EXCERTO DO DOCUMENTO:
╭──

Não existem estatísticas sobre o número de processos de regulação do poder paternal que envolvem a emigração de um dos progenitores. Mas Maria Filomena Neto, advogada na JPAB, garante que há cada vez mais casos a dar entrada nos tribunais portugueses, deixando os juízes a braços com questões difíceis de ponderar. Deve um pai ou uma mãe que é guardião da criança poder levar a criança para longe por ter decidido emigrar? Como gerir o regime de visitas a uma distância de milhares de quilómetros? É mais importante para a criança o bem-estar financeiro ou o convívio com a família? Maria Filomena Neto diz que é preciso encontrar "soluções criativas" para enfrentar a questão das visitas e recorda que o principal é garantir o "superior interesse da criança". Mas admite não existirem soluções perfeitas. "Seja qual for a decisão em relação ao futuro da criança, uma das partes ficará sempre a perder", avisa.

IMPORTA MAIS O DINHEIRO OU A FAMÍLIA? Anabela conseguiu emprego na Alemanha. Os 1400 euros de ordenado foram determinantes na hora de decidir emigrar e, nos primeiros tempos, até poderia ficar em casa da irmã - que se mostrou disponível também para acolher a filha de cinco anos. Por ser a "figura de referência" da Beatriz, que ainda não está em idade escolar, o Tribunal de Viana do Castelo permitiu que a mãe levasse a criança para o estrangeiro, a título provisório e até que o processo de regulação das responsabilidades parentais ficasse terminado. Beatriz, disse o juiz, poderia manter-se em contacto com o pai através de "meios informáticos".

Manuel, desempregado há quase um ano, ficava com a filha duas vezes por semana, nas férias e aos fins-de-semana de 15 em 15 dias. E opôs-se à decisão: iria perder o contacto com Beatriz. Por isso, decidiu pedir a guarda da filha e chamou a atenção do tribunal para o facto de a ex-mulher não ter apresentado provas de que tinha um emprego à espera na Alemanha. O litígio acabou no Tribunal da Relação de Guimarães, que se viu a braços com um dilema: o que é mais importante na vida de uma criança? O dinheiro ou a possibilidade de manter uma ligação próxima com pai e mãe? Os relatórios da Segurança Social concluíram que havia maiores vantagens económicas para a criança se acompanhasse a mãe, porque na Alemanha poderia "viver mais desafogadamente". Mas também apontaram as desvantagens inerentes à perda do contacto com o pai - que, mesmo desempregado, sempre cumpriu as suas obrigações.

╰──

Dados de texto extraídos da página:

╭──

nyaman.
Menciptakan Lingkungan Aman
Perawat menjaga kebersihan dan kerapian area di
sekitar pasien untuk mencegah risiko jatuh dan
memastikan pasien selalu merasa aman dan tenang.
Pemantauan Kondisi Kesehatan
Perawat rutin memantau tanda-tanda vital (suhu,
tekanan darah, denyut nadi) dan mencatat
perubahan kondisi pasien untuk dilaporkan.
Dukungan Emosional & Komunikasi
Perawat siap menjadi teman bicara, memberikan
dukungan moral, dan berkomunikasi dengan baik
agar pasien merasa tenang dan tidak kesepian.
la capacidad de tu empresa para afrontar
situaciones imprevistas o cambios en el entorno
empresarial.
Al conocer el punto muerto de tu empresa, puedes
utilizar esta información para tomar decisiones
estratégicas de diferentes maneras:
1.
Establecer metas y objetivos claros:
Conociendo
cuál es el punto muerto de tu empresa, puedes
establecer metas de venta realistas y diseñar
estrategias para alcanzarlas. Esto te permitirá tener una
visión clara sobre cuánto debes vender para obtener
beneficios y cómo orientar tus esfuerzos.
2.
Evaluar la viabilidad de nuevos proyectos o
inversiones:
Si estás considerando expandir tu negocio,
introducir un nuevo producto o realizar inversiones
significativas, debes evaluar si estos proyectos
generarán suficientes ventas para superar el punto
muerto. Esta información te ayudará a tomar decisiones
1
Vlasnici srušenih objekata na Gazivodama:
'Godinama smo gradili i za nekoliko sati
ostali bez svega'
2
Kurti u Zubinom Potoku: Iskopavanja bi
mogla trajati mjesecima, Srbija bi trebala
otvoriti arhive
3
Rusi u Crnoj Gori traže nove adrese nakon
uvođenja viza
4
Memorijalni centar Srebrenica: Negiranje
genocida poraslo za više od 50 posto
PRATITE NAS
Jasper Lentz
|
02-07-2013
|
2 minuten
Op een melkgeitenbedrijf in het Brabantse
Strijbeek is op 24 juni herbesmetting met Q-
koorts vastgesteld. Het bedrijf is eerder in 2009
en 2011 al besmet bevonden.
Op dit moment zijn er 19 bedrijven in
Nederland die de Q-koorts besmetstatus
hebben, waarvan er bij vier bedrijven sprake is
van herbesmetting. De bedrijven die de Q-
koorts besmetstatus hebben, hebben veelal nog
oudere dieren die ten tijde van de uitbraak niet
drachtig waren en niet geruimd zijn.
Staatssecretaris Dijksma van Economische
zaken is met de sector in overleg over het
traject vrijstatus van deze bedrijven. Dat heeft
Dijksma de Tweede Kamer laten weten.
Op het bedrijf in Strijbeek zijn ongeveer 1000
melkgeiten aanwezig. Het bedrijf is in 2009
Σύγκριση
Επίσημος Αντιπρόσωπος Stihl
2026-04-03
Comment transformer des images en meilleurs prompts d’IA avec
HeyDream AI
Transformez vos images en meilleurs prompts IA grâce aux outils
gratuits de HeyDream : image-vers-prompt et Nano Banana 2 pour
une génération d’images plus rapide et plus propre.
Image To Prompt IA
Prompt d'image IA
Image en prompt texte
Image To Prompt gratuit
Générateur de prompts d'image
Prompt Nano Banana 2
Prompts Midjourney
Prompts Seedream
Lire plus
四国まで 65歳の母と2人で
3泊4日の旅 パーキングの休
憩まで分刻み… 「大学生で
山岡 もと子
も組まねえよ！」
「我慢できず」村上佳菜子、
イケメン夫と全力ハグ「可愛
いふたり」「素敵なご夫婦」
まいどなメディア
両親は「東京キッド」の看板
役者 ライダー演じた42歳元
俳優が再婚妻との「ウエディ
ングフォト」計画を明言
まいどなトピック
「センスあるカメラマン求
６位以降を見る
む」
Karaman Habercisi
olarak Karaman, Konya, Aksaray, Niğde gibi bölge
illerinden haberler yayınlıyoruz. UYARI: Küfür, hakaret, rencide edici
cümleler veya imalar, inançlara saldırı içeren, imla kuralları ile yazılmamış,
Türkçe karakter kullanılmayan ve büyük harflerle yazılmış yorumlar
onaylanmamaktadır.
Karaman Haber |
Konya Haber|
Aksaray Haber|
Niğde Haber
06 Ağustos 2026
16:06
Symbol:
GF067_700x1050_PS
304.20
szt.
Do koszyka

╰──

Por favor, dê seguimento ao texto sobre a regulação do poder paternal quando um dos progenitores emigra, a partir da última frase apresentada. Os dados não têm qualquer papel nesta tarefa.

RESPOSTA FINAL:
Os juízes acabaram por decidir que Beatriz não deveria emigrar. Não havia provas de que a mãe tivesse emprego estável na Alemanha e a criança ficaria privada do "convívio com o pai" e a família. Deixar Beatriz emigrar, conclui o acórdão, a que o iteve acesso, seria colocá-la numa situação de insegurança por falta de cautelas mínimas quanto à sua real e efectiva realização como pessoa humana no país para onde a mãe a quer levar".

O PROBLEMA DAS VISITAS Diogo tinha três anos quando a mãe decidiu emigrar para França, país onde tinha trabalho, tios e primos. Madalena deu o passo depois de ter ficado desempregada e decidiu levar o filho com ela sem consultar o ex-marido. Mas sabia o que estava a fazer: o acordo de regulação do poder parental de Diogo tinha sido assinado antes de 2008. E só a partir desse ano é que passou a ser obrigatório que pais separados decidam em conjunto as questões importantes da vida do filho, como uma mudança de casa.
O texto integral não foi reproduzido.